Os poetas, arquitectos da palavra (dia mundial da poesia)

E por dentro do amor, até ser possível
amar tudo,
e ser possível tudo ser reencontrado por dentro no amor.


Herberto Hélder, "A fonte, II" in "Ou o Poema Contínuo", Assírio & Alvim, 2004.

A poesia, a forma mais nobre de comunicação. É aí que as palavras encontram sublimes artes de serem ditas, na singeleza dos amontoados de estrofes que compõem o poema. Os poetas, esses, os verdadeiros arquitectos da palavra. Ninguém como eles as consegue usar com os dotes de magia, o encantamento que exala de um poema. Nada de mais errado no aforismo popular que adivinha que de médico, poeta e louco todos temos um pouco. No que toca a poeta, muitos podem ser aspirantes à condição. Poucos os que têm o privilégio de a interiorizar. O cadafalso do adágio popular é retumbante, no que ao poeta diz respeito: como pode um louco ser o visionário que tem o condão de usar as palavras com a arte de um poeta?

Pela poesia, uma miríade de sentimentos. Ora arrebatamento, no turbilhão das palavras que se sucedem com a velocidade vertiginosa de um poema lido de supetão. Ora umas curtas estrofes, palavras simples que tanto querem dizer. Outras vezes, as palavras dolorosas que saem da mão do poeta, um choro sofrido que se compõe no poema lancinante. E ainda a sátira, que escorre com as palavras desabridas encostadas nos versos. Há quem encontre no poema a forma sublime de cantar uma paixão. Porque, sempre, no poema há a liberdade da palavra. Na poesia que foge do espartilho da métrica, das convenções literárias que destilam requisitos para aceitar um poema no altar da poesia.

Poemas imagens, poemas retratos, poemas que são a dilaceração de almas sofridas. Ou poemas que se limitam a observar os elementos, tecendo loas à fúria do vento que descompõe as cidades e os campos, ao mar suave onde apetece deitar num dia cálido, ao encanto dos olhos que enternecem no momento em que o poeta fica em hipnose pelo encantamento do olhar.

Há num poema a forma mais alta de falar. Seja na voz doída dos poetas desencontrados com o mundo, ou na voz sussurrada de quem segreda o poema clandestino. Às vezes o poema faz-se voz de combate das militâncias que se perseguem. Há poesia política – poesia menor, na perversão da poesia pela militância política. Onde a poesia se reencontra com a sua essência é na singeleza do que os olhos vêem, ou os sentimentos captam, e emolduram no caixilho de um poema. Poesia é sobre a reinvenção da linguagem, a redescoberta das palavras que se casam em felizes combinações.
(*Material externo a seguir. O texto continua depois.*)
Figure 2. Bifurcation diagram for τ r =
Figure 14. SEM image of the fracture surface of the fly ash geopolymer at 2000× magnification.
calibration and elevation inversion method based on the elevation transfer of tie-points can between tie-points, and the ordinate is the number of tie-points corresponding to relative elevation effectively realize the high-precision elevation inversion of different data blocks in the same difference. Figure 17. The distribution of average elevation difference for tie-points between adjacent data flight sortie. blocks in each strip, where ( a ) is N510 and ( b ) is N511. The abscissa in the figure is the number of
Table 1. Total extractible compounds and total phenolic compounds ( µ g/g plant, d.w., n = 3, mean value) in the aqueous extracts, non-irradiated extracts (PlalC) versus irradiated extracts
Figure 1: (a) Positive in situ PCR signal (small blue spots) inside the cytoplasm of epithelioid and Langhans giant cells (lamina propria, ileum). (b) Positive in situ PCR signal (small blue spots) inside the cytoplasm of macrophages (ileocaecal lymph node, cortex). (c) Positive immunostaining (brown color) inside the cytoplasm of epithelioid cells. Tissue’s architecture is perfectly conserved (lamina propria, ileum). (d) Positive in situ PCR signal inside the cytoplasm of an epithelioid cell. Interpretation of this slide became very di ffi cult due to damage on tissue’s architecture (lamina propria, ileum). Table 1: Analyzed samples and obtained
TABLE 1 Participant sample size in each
Resultam em poderosas estrofes que são lidas repetidas vezes, sem o cansaço das releituras – antes, na inebriante posse dos versos que aquecem os sentidos do leitor.
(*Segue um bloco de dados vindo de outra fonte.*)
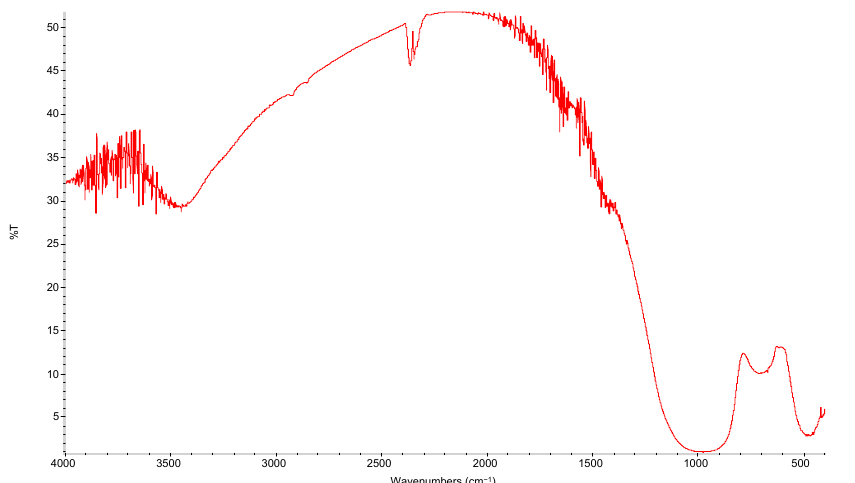
Figure 5. Infrared spectrum of cupola slag.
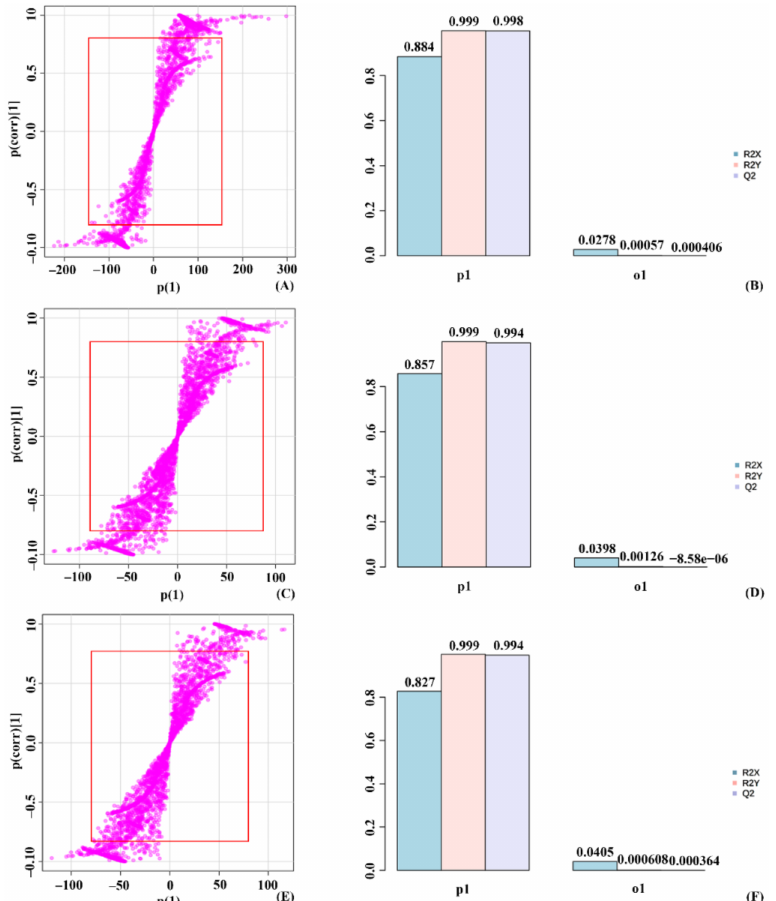
Figure 9. OPLS-DA plot grouping 100 mM stressed plants based on significantly expressed metabo- lites. ( A ) S-plot for control vs. treated_7, ( B ) mdsl plot with T-score and orthogonal T-score for control vs. treated_7, ( C ) S-plot for treated_7 vs. treated_8, ( D ) mdsl plot with T-score and orthogonal T-score for treated_7 vs. treated_8, ( E ) S-plot for treated_8 vs. treated_9, ( F ) mdsl plot with T-score and orthogonal T-score for treated_8 vs.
E a poesia é um acto supremo de liberdade. Quando a poesia se adensa na complexidade da escrita, ao deixar nas entrelinhas várias leituras possíveis, ela estende a passadeira ao leitor. Convida-o a ser o intérprete pessoal do sentido da poesia, como se o poema saísse inacabado do poeta à espera de ser completado, no seu sentido, pelo destinatário. Como de um quadro se tratasse, pela liberdade de tradução dada a quem o visualiza. Nos versos, as palavras múltiplas escorrem como pinceladas que se vão acumulando no quadro. Através da leitura das estrofes, o poema vai sendo reconstruído pelo leitor. Que se torna ajudante do poeta, na oferenda do poema que se revela em tantos significados quantos os destinatários.
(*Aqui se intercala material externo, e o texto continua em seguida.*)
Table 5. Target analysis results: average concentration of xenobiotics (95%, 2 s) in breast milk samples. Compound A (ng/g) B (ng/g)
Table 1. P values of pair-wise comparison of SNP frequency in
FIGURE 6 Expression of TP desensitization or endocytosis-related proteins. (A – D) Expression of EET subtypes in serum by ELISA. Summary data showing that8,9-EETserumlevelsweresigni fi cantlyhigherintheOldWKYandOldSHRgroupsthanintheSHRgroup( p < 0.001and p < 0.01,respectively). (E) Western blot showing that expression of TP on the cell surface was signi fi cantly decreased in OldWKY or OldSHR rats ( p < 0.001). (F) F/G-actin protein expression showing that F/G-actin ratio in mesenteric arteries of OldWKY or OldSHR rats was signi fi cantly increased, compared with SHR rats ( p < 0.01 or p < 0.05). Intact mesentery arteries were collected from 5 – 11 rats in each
É na poesia que encontro um refúgio necessário. Como se entrasse num mundo à parte, estanque, onde todos os poemas – mesmo os que configuram uma tumultuosa sedimentação de palavras – aquietam o espírito sobressaltado. Já o revelei outrora e hoje deixo-o reforçado em versão alternativa: pudesse o tempo voltar atrás e reviver a meninice, quando sobre as crianças tomba a pergunta sacramental – o que queres ser quando fores grande – só para poder responder “poeta”.